Inner Mongolia City Becomes First in China to Halt Ride-Hailing
One of the largest cities in the Inner Mongolia region has halted ridehailing operations, including those of market leader Didi Chuxing, a week after protests from taxi drivers blocked major roads.
This is the first time a local govern- ment in China has banned the online service since it was legalized nationally in last November. The transportation authority in Baotou ordered ride-hailing firms to suspend all operations in the city because they have “yet to receive transportation licenses as stipulated by law,” the agency said on its official WeChat social-media account. The authority ordered “unauthorized platforms,”including Didi and LeEco-backed Yidao, to cease service indefinitely, reacting to a protest from taxi drivers, an incident that was mentioned in a notice published by Baotou transportation police a day before the ban. Around the same time, a document with the letterhead of the Baotou Transportation Department and addressed to Didi was leaked online, stating: “Taxi drivers have gathered and petitioned, causing a social disturbance because you lack the necessary certifications. … If the situation worsens because you do not promptly cease operations, you must bear the negative consequences.” Beijing-based Didi received a national operating license in March, giving legitimacy to its online app across China.
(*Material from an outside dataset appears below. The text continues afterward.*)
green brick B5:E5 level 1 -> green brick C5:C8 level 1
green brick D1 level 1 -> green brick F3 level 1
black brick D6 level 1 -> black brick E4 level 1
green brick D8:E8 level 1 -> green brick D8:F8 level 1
But new laws stipulate that each ride-hailing company must also negotiate separate transportation licenses with local governments in order legalize operations there. Nationwide regulation of the industry has allowed substantial local discretion, and governments at different levels have given various interpretations of the rules. Baotou said it is still deliberating its interpretation of the regulations. First-tier cities like Beijing and Shanghai have rolled out stringent regulations that outlawed more than 9 in 10 Didi drivers. Lower-tier cities and towns have been more generous toward online carhailing, which has boosted employment and forced an overhaul of traditional taxi services.